I like to use pictures that I take as my wallpaper for Windows 7 (I have it set on slideshow). When it's set as a wallpaper picture it looks very grainy. Anyone else notice this or know how to fix it?

Pictures being used are .JPG


----------



## terii

What is the picture resolution? It sounds like the pic was taken with low resolution and then blown up to fill the screen which will cause the grainy aspect you mentioned.


----------



## voyagerfan99

I said it's grainy, not pixilated. The picture resolution is 4752x3168 on a 1680x1050 resolution so no, it's not a low resolution picture.

EDIT: Actually, you know what? I just resized it to match the screen resolution. It was TOO large so it was grainy.
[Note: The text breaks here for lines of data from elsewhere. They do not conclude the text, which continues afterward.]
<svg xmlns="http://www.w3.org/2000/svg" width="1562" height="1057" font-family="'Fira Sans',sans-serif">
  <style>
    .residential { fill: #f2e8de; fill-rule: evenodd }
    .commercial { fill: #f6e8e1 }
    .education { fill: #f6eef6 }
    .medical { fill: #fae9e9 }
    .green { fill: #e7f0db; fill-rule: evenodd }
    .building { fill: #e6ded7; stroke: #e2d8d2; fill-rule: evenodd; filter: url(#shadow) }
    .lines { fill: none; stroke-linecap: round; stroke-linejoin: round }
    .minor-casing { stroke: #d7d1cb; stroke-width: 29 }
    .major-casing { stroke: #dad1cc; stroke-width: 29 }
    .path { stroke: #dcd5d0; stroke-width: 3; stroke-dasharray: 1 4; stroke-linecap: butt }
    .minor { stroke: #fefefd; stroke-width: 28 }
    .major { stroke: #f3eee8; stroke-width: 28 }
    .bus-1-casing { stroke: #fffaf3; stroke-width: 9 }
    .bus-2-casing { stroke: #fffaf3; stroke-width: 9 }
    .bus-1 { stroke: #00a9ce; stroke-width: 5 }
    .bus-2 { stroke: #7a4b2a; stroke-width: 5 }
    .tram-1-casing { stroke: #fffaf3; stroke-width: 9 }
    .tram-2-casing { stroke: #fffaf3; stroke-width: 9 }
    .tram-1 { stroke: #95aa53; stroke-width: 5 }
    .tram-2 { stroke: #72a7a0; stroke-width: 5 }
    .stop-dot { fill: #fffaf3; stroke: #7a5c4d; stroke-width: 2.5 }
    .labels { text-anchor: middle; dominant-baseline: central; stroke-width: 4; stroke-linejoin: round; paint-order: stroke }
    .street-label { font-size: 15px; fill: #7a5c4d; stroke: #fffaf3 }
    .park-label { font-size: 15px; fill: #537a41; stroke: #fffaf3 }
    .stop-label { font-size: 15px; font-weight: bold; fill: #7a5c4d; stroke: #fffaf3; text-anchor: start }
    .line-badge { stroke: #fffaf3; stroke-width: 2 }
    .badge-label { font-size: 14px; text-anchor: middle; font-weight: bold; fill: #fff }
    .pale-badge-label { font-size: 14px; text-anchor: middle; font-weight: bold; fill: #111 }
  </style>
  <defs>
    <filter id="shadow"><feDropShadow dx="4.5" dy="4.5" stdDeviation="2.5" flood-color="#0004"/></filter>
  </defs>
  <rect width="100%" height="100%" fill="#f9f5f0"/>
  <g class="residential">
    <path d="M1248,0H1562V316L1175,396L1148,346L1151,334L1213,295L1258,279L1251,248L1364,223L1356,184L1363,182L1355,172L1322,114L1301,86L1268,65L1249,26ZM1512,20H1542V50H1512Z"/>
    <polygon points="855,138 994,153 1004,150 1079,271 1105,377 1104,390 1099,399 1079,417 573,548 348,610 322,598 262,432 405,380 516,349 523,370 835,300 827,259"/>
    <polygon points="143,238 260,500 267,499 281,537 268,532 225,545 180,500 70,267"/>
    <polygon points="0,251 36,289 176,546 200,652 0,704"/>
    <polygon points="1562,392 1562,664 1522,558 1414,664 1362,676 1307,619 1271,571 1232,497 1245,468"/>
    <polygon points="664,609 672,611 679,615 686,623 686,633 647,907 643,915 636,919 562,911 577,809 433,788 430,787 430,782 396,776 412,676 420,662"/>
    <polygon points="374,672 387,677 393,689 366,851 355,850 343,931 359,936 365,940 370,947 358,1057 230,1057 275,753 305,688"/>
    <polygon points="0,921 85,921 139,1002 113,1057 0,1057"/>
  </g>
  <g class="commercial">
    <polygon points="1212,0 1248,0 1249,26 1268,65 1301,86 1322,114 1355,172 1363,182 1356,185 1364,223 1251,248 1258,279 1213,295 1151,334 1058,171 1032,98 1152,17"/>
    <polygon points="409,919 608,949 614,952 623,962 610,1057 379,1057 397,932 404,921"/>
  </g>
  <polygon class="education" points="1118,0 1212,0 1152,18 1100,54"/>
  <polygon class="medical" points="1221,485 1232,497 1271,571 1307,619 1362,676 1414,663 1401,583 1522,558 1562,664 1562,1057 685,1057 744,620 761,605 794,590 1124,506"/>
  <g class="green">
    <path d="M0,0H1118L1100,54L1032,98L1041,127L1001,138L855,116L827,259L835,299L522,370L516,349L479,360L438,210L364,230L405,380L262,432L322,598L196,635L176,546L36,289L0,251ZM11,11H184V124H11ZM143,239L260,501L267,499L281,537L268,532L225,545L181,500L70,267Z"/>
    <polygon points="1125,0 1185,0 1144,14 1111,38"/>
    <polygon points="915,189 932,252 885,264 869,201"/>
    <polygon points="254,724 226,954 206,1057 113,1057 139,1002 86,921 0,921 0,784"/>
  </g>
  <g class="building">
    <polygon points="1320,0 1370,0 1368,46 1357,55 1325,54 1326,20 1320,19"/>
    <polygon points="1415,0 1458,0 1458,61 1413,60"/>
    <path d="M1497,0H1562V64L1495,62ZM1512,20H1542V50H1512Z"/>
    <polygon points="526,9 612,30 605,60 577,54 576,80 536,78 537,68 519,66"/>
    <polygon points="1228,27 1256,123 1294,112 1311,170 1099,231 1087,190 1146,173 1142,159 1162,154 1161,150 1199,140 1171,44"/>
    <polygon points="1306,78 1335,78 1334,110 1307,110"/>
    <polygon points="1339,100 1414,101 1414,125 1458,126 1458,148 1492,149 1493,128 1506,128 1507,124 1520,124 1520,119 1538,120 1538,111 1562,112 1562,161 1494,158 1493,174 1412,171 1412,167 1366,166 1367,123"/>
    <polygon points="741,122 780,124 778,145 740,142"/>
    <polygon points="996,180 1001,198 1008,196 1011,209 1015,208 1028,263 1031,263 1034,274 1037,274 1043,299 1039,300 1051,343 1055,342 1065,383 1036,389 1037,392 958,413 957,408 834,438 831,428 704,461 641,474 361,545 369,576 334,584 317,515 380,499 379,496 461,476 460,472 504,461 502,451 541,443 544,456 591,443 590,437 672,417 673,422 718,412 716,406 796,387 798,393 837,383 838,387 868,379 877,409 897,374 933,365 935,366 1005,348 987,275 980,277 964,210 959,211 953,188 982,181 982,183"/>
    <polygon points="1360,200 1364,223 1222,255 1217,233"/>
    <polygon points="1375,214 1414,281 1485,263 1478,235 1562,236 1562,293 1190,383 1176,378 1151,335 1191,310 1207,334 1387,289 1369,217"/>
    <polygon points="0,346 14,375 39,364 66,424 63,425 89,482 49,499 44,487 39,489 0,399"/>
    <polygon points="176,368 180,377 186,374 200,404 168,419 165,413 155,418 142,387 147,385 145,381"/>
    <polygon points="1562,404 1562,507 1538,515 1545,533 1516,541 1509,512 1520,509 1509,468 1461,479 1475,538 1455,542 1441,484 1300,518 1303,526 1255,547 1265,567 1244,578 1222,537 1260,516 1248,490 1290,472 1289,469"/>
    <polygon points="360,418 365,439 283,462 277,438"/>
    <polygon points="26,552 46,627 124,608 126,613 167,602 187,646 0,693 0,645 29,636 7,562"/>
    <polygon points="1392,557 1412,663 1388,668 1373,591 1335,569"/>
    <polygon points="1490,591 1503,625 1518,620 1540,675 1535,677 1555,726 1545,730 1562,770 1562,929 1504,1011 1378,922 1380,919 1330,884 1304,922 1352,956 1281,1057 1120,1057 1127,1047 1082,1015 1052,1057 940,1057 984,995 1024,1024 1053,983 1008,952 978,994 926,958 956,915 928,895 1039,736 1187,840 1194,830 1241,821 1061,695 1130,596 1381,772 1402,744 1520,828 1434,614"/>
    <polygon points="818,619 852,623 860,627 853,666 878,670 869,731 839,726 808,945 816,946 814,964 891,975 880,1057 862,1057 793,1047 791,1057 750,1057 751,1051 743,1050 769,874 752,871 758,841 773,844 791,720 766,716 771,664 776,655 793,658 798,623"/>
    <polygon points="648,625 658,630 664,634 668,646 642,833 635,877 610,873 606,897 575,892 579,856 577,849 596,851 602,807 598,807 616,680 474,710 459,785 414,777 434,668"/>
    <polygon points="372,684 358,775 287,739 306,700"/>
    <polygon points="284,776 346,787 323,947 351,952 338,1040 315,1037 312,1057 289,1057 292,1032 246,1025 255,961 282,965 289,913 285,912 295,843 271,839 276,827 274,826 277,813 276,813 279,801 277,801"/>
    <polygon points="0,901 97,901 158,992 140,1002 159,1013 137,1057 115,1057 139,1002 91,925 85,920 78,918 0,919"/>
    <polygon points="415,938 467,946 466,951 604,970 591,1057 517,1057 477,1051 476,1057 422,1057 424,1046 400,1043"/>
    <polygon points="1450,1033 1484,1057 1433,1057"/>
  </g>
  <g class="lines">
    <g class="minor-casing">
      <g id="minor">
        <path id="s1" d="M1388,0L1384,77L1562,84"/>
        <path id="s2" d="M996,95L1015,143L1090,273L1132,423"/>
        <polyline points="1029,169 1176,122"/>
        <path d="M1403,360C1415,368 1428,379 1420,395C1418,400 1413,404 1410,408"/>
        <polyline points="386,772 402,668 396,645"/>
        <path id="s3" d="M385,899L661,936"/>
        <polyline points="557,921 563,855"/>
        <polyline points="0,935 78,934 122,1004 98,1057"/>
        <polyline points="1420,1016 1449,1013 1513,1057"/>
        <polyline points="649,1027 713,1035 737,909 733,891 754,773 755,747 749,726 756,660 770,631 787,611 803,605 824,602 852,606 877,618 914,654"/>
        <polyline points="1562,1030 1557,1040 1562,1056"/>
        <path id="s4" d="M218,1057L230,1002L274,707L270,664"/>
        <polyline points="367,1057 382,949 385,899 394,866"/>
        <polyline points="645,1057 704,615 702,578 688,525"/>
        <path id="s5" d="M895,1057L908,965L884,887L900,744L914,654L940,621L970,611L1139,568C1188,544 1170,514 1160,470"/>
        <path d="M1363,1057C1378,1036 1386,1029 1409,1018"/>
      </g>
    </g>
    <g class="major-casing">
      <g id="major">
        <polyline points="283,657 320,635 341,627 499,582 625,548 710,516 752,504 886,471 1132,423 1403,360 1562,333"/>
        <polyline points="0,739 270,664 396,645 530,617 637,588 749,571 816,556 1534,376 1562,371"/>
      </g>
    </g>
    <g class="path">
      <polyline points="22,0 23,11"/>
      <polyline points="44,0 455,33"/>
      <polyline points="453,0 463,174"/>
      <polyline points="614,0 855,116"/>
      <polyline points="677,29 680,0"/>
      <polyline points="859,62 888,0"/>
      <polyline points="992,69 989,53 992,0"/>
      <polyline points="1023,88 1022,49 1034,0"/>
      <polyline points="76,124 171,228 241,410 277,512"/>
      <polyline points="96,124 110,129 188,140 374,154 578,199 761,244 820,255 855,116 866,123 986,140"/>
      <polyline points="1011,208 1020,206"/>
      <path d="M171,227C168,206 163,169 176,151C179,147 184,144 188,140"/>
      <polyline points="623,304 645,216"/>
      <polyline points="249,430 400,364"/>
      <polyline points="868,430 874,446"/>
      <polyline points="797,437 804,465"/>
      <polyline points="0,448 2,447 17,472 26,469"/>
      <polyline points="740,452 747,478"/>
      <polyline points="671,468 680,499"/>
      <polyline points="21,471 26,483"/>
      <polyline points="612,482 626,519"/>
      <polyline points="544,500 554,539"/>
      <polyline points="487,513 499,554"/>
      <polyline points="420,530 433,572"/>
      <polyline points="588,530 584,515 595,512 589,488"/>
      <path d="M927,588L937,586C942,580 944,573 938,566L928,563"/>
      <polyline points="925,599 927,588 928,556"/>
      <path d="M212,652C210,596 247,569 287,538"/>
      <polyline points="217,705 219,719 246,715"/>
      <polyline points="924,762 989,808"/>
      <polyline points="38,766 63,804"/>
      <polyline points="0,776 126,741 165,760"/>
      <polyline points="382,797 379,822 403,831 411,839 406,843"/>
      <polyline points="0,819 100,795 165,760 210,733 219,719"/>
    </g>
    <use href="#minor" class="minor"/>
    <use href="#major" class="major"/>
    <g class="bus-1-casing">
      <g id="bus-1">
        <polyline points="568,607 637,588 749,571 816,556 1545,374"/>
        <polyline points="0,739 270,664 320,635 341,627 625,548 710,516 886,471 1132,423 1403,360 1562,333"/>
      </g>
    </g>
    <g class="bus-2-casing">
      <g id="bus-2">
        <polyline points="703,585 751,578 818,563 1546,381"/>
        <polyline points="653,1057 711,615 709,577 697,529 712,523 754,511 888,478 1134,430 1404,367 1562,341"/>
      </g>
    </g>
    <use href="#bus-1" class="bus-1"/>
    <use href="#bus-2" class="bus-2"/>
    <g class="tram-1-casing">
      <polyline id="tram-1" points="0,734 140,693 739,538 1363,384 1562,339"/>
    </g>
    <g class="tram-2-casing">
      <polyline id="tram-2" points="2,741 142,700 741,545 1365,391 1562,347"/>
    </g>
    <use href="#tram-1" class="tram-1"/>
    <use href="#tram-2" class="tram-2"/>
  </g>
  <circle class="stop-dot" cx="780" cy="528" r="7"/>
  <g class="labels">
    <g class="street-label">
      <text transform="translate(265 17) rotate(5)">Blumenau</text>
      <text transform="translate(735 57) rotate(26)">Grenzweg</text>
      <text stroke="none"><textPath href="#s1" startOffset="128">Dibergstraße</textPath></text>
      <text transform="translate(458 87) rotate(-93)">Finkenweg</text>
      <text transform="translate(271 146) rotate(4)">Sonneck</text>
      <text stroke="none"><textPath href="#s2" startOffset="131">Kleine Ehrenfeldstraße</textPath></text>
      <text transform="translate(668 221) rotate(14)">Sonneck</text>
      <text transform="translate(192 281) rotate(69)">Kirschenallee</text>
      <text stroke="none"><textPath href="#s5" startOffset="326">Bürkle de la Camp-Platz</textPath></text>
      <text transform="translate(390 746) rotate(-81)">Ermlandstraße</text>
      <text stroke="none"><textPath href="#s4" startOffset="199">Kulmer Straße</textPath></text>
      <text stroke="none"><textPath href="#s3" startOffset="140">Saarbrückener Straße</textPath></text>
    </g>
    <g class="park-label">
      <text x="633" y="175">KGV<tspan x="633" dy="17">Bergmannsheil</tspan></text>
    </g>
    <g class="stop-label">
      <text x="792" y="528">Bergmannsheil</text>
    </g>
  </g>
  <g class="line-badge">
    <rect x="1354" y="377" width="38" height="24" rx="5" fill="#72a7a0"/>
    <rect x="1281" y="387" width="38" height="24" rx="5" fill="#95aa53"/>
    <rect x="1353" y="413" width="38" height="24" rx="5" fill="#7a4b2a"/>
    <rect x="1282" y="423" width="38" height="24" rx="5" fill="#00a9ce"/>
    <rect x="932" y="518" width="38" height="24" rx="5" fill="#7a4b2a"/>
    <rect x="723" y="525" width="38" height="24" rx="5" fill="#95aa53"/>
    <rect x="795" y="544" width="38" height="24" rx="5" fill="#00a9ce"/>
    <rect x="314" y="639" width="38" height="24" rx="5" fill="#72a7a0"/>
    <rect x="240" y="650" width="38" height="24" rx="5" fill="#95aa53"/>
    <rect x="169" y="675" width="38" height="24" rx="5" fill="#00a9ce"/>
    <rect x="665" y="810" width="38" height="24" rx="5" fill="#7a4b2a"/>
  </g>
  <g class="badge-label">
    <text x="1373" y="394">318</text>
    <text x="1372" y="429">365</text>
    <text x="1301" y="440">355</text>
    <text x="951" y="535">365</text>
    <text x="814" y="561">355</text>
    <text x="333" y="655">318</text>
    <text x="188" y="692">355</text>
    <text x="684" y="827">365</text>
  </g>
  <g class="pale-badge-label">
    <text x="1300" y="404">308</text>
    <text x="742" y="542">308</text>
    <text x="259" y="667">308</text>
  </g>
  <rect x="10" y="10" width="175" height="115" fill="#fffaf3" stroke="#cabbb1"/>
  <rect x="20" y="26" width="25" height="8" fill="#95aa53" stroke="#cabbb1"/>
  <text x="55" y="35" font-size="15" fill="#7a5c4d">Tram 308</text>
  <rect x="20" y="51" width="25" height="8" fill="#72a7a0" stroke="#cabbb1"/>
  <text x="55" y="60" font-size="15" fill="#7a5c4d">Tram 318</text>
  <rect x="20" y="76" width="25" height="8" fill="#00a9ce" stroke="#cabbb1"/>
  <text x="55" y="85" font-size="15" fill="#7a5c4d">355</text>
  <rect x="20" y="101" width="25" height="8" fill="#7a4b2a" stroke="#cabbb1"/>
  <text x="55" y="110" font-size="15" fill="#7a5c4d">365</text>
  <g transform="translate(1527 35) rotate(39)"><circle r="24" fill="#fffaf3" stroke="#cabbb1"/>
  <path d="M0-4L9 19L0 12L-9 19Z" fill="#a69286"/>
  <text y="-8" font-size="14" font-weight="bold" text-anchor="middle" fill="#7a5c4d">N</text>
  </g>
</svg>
Interesting


----------



## onipar

voyagerfan99 said:


> I said it's grainy, not pixilated. The picture resolution is 4752x3168 on a 1680x1050 resolution so no, it's not a low resolution picture.
> 
> EDIT: Actually, you know what? I just resized it to match the screen resolution. It was TOO large so it was grainy. Interesting



Huh...yeah, that is interesting.  Glad you figured it out (I was going to suggest the same thing voyagerfan99 did).


----------